17.1.17

THE IMPORTANCE OF A STATE OF GOOD REPAIR.

Harvard's Larry Summers and Ed Glaeser go around on infrastructure.  There are several good points covered therein.  I wish to highlight one.
I was struck many years ago by the young teacher who approached me in Oakland after as Secretary of the Treasury I gave a speech about the importance of education. She said “Secretary Summers—that was a great speech.  But the paint is chipping off the walls of this school, not off the walls at McDonald’s or the movie theatre. So why should the kids believe this society thinks their education is the most important thing”  I had no good answer.

As with potentially collapsing bridges, prevention is cheaper than cure and in many cases the return on “un-derferring” maintenance far exceeds government borrowing rates.  Borrowing to finance maintenance should not be viewed as incurring a new cost but as shifting from the fast compounding liability of maintenance to the slowly compounding liability of explicit debt.  It should also be noted that inevitably one maintains what has been used, so maintenance investment is much less likely to turn out a white elephant than new infrastructure investment.
There's more to his argument than ribbon cuttings are newsworthy, painting and patching are not.  Sometimes the pressure to bring a project in "under budget" leads to corner-cutting, and that can be as subtle as a cheaper grade of paint or as serious as thinner insulation.

Note, also, sound economics is part of sound policy.  That's whether the infrastructure is the conventional public spending Professors Glaeser and Summers focus on, or private investment in such things as electric transmission lines and capacity improvements on railroads.
There is too much pork barrel and too little cost-benefit analysis in infrastructure decision making.  Projects should be required to pass cost-benefit tests and proposals like a national infrastructure bank that would insulate a larger portion of decision-making from politics should be seriously considered.  Ed Glaeser is right that new infrastructure investment in declining areas is often a terrible idea as declining population means that these areas have if anything too much infrastructure.  And Field of Dreams — “build it and they will come” approaches do not have a very good track record.  Ways should be found to make the costs of procrastination on maintenance more salient and to institutionalize resistance to low-ball cost estimates from advocates of more visionary projects.
Rent-seekers gotta seek rents.  But a Strong Towns post suggests now is an opportunity for new thinking.
Replacing a system of failing, insolvent infrastructure with an identical (but newer) system of failing, insolvent infrastructure not only doesn't solve the underlying math equation, it doesn't scale to the size of our actual national problem.
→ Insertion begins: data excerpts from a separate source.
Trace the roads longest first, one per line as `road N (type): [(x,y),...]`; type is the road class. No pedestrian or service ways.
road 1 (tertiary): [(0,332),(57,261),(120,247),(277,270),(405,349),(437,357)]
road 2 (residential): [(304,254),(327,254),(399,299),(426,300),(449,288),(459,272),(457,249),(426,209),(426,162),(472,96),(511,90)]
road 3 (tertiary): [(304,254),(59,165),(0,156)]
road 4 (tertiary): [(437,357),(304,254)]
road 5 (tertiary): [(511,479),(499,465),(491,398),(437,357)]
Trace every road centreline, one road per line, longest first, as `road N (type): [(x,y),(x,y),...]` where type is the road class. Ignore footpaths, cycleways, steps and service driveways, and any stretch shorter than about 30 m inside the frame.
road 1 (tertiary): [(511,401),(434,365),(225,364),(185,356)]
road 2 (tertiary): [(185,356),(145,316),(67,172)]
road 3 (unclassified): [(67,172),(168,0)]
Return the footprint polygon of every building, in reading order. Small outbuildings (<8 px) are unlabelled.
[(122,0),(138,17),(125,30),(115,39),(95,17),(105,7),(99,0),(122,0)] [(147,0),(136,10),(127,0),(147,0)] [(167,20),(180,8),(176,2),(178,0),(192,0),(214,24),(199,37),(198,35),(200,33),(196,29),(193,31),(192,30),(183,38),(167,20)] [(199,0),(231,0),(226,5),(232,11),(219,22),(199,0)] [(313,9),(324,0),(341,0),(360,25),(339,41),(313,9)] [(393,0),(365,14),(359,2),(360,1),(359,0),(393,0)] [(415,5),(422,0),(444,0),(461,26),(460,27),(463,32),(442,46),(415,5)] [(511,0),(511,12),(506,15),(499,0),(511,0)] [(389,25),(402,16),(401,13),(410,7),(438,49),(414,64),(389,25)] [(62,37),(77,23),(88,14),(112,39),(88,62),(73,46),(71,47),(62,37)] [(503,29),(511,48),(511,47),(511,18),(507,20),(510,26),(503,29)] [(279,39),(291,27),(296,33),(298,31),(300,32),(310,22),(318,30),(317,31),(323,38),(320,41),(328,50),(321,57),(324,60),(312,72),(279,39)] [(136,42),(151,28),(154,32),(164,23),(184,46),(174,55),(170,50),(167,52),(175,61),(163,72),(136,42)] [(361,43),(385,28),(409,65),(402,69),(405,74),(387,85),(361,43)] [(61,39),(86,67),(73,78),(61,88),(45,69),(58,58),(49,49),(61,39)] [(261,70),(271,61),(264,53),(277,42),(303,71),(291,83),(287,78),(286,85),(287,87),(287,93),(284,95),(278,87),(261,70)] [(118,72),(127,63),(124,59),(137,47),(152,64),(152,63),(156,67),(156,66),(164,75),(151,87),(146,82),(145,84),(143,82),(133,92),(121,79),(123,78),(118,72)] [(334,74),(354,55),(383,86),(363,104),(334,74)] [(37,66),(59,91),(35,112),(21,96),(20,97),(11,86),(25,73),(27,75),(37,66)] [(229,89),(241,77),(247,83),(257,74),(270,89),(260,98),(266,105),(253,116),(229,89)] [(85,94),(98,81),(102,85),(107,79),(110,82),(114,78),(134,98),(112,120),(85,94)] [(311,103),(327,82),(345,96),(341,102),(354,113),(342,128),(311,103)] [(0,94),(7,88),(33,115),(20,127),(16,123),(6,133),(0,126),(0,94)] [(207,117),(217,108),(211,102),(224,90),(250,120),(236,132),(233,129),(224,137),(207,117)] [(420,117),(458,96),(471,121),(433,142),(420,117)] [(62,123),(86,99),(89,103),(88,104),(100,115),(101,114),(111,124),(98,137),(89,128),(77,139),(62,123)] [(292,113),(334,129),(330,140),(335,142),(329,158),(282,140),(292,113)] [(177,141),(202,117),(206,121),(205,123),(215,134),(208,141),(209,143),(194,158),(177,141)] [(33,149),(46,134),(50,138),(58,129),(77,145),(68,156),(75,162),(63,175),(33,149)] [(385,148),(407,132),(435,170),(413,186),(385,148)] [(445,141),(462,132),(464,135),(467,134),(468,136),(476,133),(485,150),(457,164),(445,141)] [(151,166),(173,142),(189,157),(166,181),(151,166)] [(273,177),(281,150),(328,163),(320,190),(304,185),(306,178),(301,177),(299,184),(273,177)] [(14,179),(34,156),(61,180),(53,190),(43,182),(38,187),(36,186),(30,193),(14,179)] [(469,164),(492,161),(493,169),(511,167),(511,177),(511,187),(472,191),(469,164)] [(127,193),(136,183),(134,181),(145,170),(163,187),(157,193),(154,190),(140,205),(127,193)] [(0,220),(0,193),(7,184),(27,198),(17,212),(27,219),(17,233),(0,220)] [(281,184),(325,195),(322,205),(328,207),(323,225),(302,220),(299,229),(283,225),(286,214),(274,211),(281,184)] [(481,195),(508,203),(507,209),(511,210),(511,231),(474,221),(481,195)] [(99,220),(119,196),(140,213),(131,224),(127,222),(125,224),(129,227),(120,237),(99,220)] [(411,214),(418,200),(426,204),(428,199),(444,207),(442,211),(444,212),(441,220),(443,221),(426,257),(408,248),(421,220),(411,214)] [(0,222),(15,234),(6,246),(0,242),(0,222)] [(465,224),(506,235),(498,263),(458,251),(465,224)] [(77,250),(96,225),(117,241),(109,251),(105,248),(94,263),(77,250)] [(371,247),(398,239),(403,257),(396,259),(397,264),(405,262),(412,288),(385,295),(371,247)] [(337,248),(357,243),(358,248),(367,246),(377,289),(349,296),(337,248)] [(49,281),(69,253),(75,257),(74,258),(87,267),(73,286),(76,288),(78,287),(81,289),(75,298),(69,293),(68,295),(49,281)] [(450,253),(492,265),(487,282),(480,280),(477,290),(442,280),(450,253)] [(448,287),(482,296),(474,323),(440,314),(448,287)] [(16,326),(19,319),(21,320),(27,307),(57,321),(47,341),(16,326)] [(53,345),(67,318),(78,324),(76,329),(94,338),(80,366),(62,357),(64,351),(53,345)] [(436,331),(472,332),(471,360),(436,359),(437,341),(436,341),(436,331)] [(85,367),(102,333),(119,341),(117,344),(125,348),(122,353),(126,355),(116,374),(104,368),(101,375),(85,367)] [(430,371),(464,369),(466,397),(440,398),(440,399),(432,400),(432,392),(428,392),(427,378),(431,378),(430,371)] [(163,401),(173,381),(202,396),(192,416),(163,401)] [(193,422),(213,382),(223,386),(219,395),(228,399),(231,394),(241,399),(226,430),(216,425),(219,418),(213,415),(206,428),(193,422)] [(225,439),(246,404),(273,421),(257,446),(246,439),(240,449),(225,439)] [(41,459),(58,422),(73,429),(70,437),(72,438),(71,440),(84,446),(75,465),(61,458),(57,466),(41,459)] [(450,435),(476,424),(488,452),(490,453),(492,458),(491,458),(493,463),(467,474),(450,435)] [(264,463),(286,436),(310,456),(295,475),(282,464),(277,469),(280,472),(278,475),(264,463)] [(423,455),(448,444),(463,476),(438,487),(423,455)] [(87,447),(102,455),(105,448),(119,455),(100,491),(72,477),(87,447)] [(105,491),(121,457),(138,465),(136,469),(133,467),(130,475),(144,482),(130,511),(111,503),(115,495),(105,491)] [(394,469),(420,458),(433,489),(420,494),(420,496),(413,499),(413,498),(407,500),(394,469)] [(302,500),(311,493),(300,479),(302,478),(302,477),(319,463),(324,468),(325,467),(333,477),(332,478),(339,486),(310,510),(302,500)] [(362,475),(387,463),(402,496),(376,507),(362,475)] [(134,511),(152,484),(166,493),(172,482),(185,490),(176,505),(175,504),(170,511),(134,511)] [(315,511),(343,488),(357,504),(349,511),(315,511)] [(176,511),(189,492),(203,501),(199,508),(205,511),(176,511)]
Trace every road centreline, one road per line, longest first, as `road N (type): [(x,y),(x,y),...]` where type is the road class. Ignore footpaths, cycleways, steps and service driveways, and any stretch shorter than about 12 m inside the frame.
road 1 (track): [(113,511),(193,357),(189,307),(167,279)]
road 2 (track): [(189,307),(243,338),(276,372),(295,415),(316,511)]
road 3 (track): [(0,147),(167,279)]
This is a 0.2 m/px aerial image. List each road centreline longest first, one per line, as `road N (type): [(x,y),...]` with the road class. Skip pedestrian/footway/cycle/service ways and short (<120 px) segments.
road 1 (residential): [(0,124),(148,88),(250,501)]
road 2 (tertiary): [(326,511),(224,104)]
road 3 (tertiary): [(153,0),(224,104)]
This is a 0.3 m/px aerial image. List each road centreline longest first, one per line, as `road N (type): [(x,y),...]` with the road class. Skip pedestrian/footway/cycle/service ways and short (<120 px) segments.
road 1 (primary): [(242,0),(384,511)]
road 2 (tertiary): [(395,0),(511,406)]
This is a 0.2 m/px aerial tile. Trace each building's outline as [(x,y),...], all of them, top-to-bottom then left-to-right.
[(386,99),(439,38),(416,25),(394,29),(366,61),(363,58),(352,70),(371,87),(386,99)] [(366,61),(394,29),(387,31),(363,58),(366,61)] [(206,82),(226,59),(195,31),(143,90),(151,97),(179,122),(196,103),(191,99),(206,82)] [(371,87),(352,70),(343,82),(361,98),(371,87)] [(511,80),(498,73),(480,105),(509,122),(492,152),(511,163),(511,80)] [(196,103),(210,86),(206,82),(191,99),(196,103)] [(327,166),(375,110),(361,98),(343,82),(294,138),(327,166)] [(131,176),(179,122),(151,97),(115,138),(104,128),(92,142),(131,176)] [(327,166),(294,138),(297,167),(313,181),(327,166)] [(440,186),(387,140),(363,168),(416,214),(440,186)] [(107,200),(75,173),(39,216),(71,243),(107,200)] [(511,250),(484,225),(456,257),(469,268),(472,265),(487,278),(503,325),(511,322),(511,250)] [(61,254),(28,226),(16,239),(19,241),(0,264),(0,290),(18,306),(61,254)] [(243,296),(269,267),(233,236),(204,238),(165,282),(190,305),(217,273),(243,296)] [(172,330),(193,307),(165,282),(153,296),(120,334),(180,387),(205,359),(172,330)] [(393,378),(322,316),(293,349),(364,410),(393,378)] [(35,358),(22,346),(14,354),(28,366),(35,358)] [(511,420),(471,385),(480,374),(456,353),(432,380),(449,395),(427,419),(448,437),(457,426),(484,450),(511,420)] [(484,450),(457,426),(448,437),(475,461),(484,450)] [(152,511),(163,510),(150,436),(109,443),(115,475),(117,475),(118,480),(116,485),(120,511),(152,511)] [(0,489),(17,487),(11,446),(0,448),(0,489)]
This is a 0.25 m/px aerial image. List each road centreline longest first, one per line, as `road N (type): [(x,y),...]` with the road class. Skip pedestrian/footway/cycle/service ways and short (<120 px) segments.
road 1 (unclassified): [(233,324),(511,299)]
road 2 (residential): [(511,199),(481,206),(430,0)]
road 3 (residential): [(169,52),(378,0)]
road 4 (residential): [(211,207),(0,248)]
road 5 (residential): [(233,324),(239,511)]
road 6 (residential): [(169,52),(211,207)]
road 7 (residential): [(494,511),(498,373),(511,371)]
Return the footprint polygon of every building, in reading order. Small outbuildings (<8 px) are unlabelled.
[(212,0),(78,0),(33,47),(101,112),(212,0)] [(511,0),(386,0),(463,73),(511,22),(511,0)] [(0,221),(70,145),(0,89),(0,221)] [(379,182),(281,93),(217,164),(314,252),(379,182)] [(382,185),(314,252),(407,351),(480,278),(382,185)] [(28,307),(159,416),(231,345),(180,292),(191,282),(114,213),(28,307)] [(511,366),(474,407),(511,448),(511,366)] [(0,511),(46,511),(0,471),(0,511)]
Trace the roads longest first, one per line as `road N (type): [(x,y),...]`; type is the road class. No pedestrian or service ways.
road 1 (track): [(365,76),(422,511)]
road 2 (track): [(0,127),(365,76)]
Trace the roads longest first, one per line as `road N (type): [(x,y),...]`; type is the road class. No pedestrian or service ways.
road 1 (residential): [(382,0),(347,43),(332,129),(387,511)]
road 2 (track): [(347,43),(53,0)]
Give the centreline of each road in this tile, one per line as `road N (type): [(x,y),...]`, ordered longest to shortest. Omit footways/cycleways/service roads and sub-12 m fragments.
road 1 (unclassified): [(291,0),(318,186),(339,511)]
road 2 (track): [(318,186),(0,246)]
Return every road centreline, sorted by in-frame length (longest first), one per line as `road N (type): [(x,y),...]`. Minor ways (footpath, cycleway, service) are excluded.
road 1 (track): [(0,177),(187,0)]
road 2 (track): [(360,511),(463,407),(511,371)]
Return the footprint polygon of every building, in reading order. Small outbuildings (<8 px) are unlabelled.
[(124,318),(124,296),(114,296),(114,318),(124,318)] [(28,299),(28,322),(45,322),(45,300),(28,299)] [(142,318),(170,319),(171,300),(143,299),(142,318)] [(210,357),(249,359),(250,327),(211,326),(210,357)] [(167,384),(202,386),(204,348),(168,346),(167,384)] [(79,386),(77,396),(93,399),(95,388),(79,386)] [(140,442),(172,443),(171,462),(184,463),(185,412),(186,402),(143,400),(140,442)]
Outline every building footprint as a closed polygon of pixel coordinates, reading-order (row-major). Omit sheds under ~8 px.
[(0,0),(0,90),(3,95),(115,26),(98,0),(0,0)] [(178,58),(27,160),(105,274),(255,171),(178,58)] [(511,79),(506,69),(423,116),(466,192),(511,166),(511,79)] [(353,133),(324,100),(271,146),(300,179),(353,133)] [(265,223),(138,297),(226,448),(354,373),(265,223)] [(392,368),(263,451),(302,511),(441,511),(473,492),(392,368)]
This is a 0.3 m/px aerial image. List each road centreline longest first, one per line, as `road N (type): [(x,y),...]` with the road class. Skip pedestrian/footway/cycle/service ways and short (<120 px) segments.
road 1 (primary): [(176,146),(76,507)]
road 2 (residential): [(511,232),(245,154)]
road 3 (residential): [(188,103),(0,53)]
We need to think differently.
The scale the post focuses on is Flint, Michigan's water mains, which originally served the dual purposes of supplying fire hydrants and supplying drinking water.

More generally, though, whenever there is talk of spending money on internal improvements, the advocates of Best Practice and the fraternity of Wise Experts are sure to follow.  That might be the worst possible thing, compounding, as it is likely to do, the decisions that brought us to where we are.  "The values of post-war American development are embedded in our current approach -- efficiency over resiliency, large up front expense over ongoing maintenance expense, comprehensive over incremental, one-size-fits-all over tactical -- and they keep us from seeing the opportunities that sit right in front of us."  Perhaps I will have to continue to object to misuses of "efficiency."  Too often, it's misinterpreted as attempting to do more with less, as in the quote.